Liebe Leserin, lieber Leser, liebe alle dazwischen und darüber hinaus,

wenn Sie zu den Menschen gehören, die religiöse Themen ausschließlich in Andacht, Demut und Weihrauchnebel genießen wollen – legen Sie dieses Buch besser gleich wieder weg. Wirklich. Kein Witz.

Denn was Sie hier erwartet, ist keine heilige Schrift, kein theologisches Fachwerk, keine spirituelle Erbauung. Es ist ein leicht chaotisches, manchmal schwarzhumoriges, oft respektloses, aber nie bösartiges Schauspiel: Was wäre, wenn Gott wirklich nochmal auf die Erde käme – und einfach so gar nicht mehr mitkäme?

Dieses Buch enthält:

Fluchende Gottheiten, die mit der Technik kämpfen (und verlieren).

Himmlische Familienverhältnisse, wie sie auch aus einer Sitcom stammen könnten.

Menschen, die Fleisch aus Erbsen für eine göttliche Idee halten.

Und ja – die eine oder andere Szene, bei der man nicht weiß, ob man lachen, weinen oder eine Beschwerde an den Vatikan schicken soll.

Falls Sie also Humor haben – auch dann, wenn es ums große Ganze geht – sind Sie hier goldrichtig. Falls nicht: Vielleicht hat der Himmel ja gerade eine Wiederholung von Bares für Rares im Programm.

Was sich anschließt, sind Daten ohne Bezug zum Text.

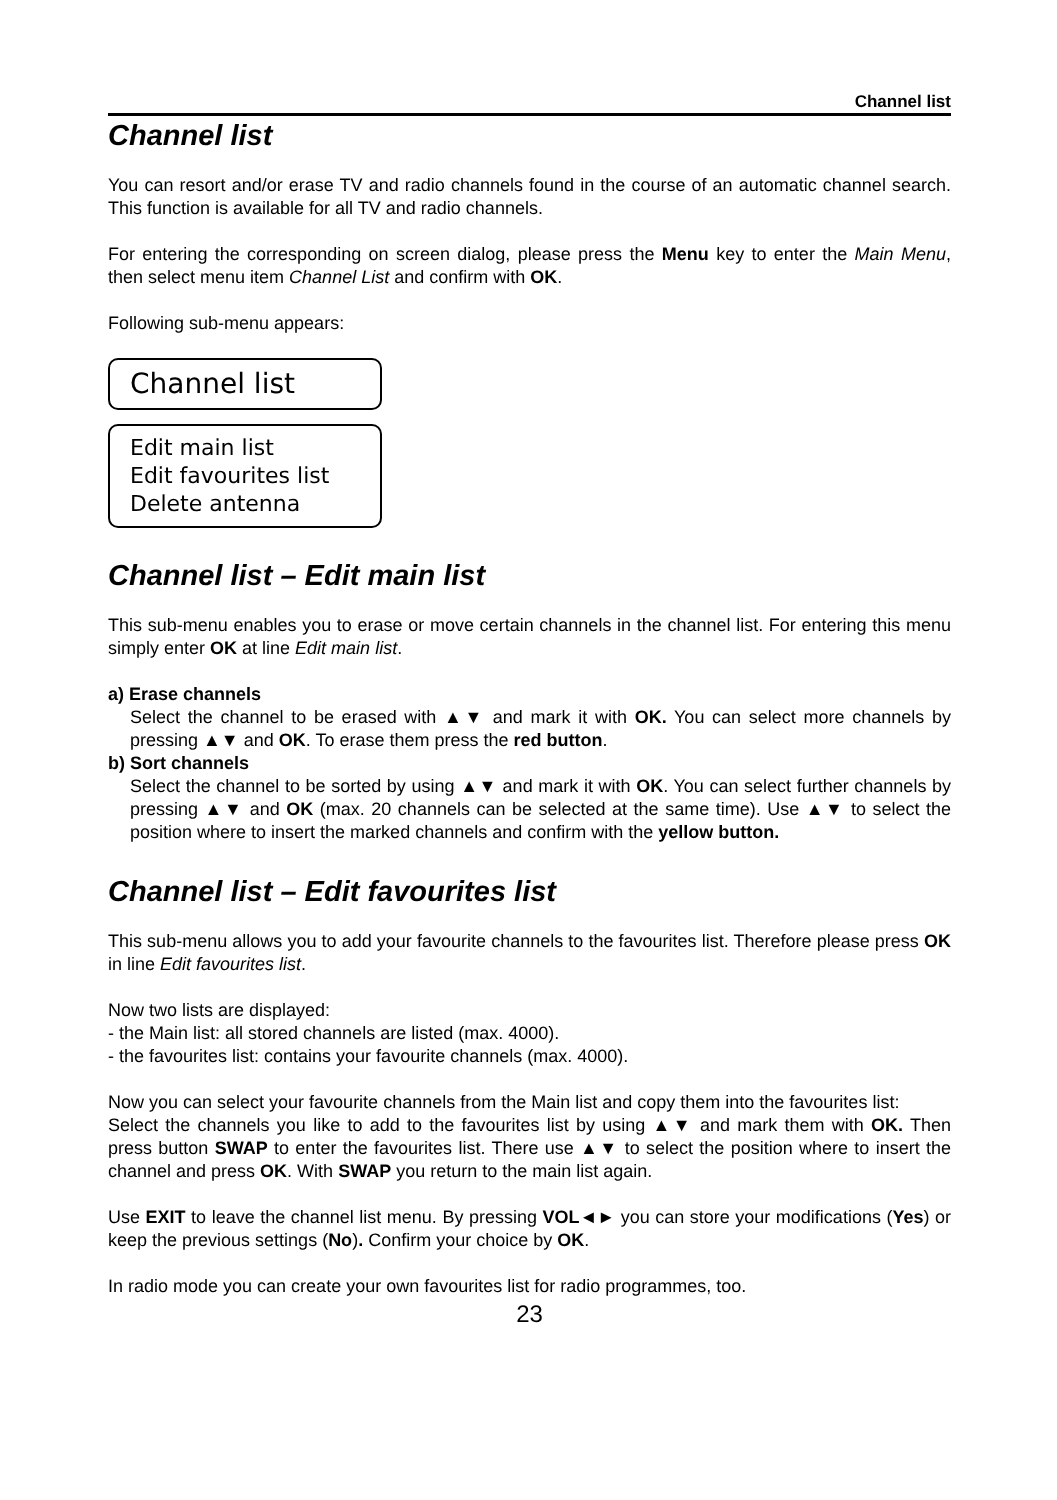Channel list
Channel list
You can resort and/or erase TV and radio channels found in the course of an automatic channel search. This function is available for all TV and radio channels.
For entering the corresponding on screen dialog, please press the Menu key to enter the Main Menu, then select menu item Channel List and confirm with OK.
Following sub-menu appears:
Channel list
Edit main list
Edit favourites list
Delete antenna
Channel list – Edit main list
This sub-menu enables you to erase or move certain channels in the channel list. For entering this menu simply enter OK at line Edit main list.
a) Erase channels
Select the channel to be erased with ▲▼ and mark it with OK. You can select more channels by pressing ▲▼ and OK. To erase them press the red button.
b) Sort channels
Select the channel to be sorted by using ▲▼ and mark it with OK. You can select further channels by pressing ▲▼ and OK (max. 20 channels can be selected at the same time). Use ▲▼ to select the position where to insert the marked channels and confirm with the yellow button.
Channel list – Edit favourites list
This sub-menu allows you to add your favourite channels to the favourites list. Therefore please press OK in line Edit favourites list.
Now two lists are displayed:
- the Main list: all stored channels are listed (max. 4000).
- the favourites list: contains your favourite channels (max. 4000).
Now you can select your favourite channels from the Main list and copy them into the favourites list:
Select the channels you like to add to the favourites list by using ▲▼ and mark them with OK. Then press button SWAP to enter the favourites list. There use ▲▼ to select the position where to insert the channel and press OK. With SWAP you return to the main list again.
Use EXIT to leave the channel list menu. By pressing VOL◄► you can store your modifications (Yes) or keep the previous settings (No). Confirm your choice by OK.
In radio mode you can create your own favourites list for radio programmes, too.
23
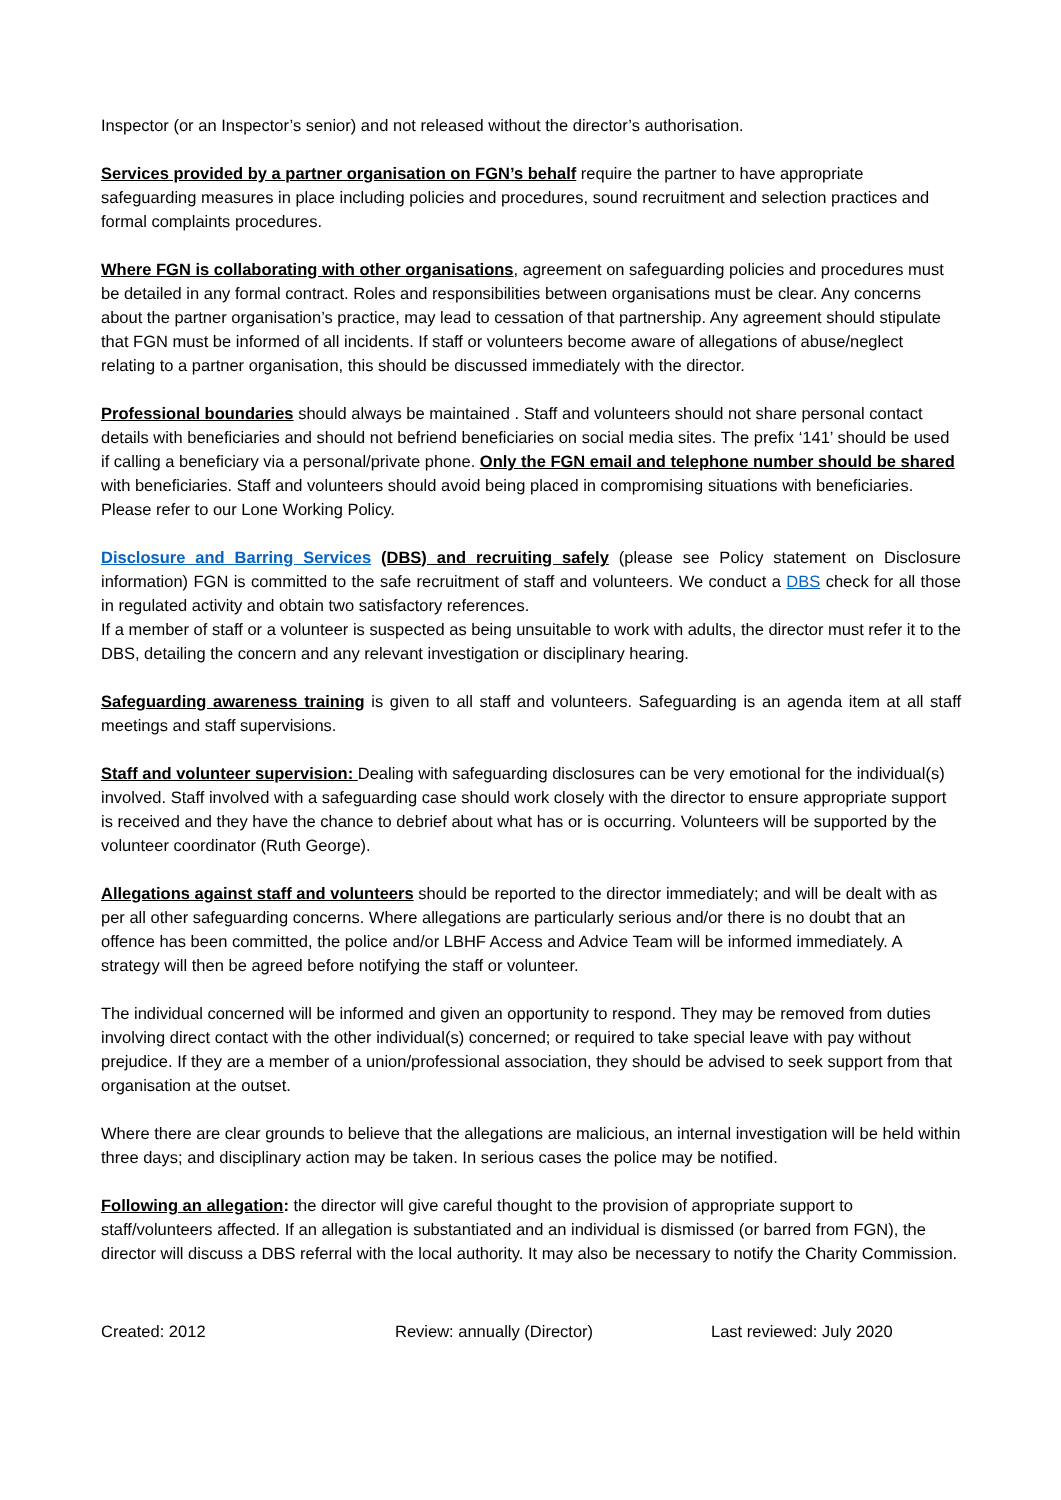Inspector (or an Inspector’s senior) and not released without the director’s authorisation.
Services provided by a partner organisation on FGN’s behalf require the partner to have appropriate safeguarding measures in place including policies and procedures, sound recruitment and selection practices and formal complaints procedures.
Where FGN is collaborating with other organisations, agreement on safeguarding policies and procedures must be detailed in any formal contract. Roles and responsibilities between organisations must be clear. Any concerns about the partner organisation’s practice, may lead to cessation of that partnership. Any agreement should stipulate that FGN must be informed of all incidents. If staff or volunteers become aware of allegations of abuse/neglect relating to a partner organisation, this should be discussed immediately with the director.
Professional boundaries should always be maintained . Staff and volunteers should not share personal contact details with beneficiaries and should not befriend beneficiaries on social media sites. The prefix ‘141’ should be used if calling a beneficiary via a personal/private phone. Only the FGN email and telephone number should be shared with beneficiaries. Staff and volunteers should avoid being placed in compromising situations with beneficiaries. Please refer to our Lone Working Policy.
Disclosure and Barring Services (DBS) and recruiting safely (please see Policy statement on Disclosure information) FGN is committed to the safe recruitment of staff and volunteers. We conduct a DBS check for all those in regulated activity and obtain two satisfactory references.
If a member of staff or a volunteer is suspected as being unsuitable to work with adults, the director must refer it to the DBS, detailing the concern and any relevant investigation or disciplinary hearing.
Safeguarding awareness training is given to all staff and volunteers. Safeguarding is an agenda item at all staff meetings and staff supervisions.
Staff and volunteer supervision: Dealing with safeguarding disclosures can be very emotional for the individual(s) involved. Staff involved with a safeguarding case should work closely with the director to ensure appropriate support is received and they have the chance to debrief about what has or is occurring. Volunteers will be supported by the volunteer coordinator (Ruth George).
Allegations against staff and volunteers should be reported to the director immediately; and will be dealt with as per all other safeguarding concerns. Where allegations are particularly serious and/or there is no doubt that an offence has been committed, the police and/or LBHF Access and Advice Team will be informed immediately. A strategy will then be agreed before notifying the staff or volunteer.
The individual concerned will be informed and given an opportunity to respond. They may be removed from duties involving direct contact with the other individual(s) concerned; or required to take special leave with pay without prejudice. If they are a member of a union/professional association, they should be advised to seek support from that organisation at the outset.
Where there are clear grounds to believe that the allegations are malicious, an internal investigation will be held within three days; and disciplinary action may be taken. In serious cases the police may be notified.
Following an allegation: the director will give careful thought to the provision of appropriate support to staff/volunteers affected. If an allegation is substantiated and an individual is dismissed (or barred from FGN), the director will discuss a DBS referral with the local authority. It may also be necessary to notify the Charity Commission.
Created: 2012 Review: annually (Director) Last reviewed: July 2020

In jedem Fall: Möge der Blitz Sie beim Lesen nicht treffen. (Es sei denn, er trifft die Pointe.)

Amen und viel Spaß.

Für die Unwissenden

Kapitel 1 – Abendbrot im Himmel

Wenn man dreißig Leute fragt, wie es wohl im Himmel aussieht, bekommt man dreißig verschiedene Antworten. Von „Kein Plan“ über „Mit der Harfe auf Wolken tanzen“ bis hin zu einer grundsätzlichen Diskussion über das Leben, das Universum und den ganzen Rest, ist alles dabei. Aber in Wirklichkeit sieht es im Himmel ganz anders aus, als Sie, lieber Leser, es sich vorstellen. Gott lebt nämlich in einem ganz normalen Vorstadthäuschen. Ja, wirklich. Kein Palast aus Gold, keine fliegenden Tempel, keine majestätischen Wolkentürme. Stattdessen ein einstöckiges Haus mit weiß getünchten Wänden, blauen Fensterläden und einem kleinbürgerlichen Charme, der eher an eine biedere Reihenhaussiedlung erinnert als an den Sitz des allmächtigen Schöpfers. Warum das so ist? Na, weil Gott es eben so will. Er ist halt, wie soll man sagen, bodenständig geblieben, nicht abgehoben. Vor dem Haus erstreckt sich ein penibel gepflegter Garten. Die Hecken sind exakt gestutzt, die Blumenbeete in perfekter Symmetrie angelegt. In einer kleinen, akkurat gezogenen Reihe stehen Tomatenpflanzen, daneben duftet es nach frischem Basilikum und Rosmarin. Ein kleiner Zierbrunnen plätschert leise, und irgendwo zirpen Grillen – oder was auch immer das himmlische Äquivalent davon ist. Auf der Veranda hängt eine Schaukelbank, die sanft hin und her wiegt, als hätte der Wind gerade noch mit ihr gespielt. Das Innere des Hauses ist genau das, was man erwarten würde, wenn ein älterer Herr, der es gern gemütlich hat, sich eine Wohnung einrichtet. Holzmöbel, wohin das Auge blickt. Die Küche ist klein, aber ordentlich, mit einer altmodischen Anrichte aus dunklem Eichenholz, einer robusten Steinarbeitsplatte und einem massiven Esstisch, der so aussieht, als hätte er mindestens die letzten zweitausend Jahre überlebt. An den Wänden hängen altmodische Kuckucksuhren und Bilderrahmen mit uralten Gemälden von Landschaften, die es so vermutlich gar nicht mehr gibt. Ein Geschirrschrank aus Kirschholz beherbergt tadellos polierte Weingläser und Teller mit kunstvollen Mustern – viele davon handbemalt von Engelshand oder bekannten Künstlern die in den Himmel gekommen sind. Es riecht nach frisch gebackenem Brot, nach Olivenöl und ein wenig nach Weihrauch. Und genau an diesem Tisch saßen nun drei der bekanntesten Persönlichkeiten der westlichen Geschichte und aßen Abendbrot.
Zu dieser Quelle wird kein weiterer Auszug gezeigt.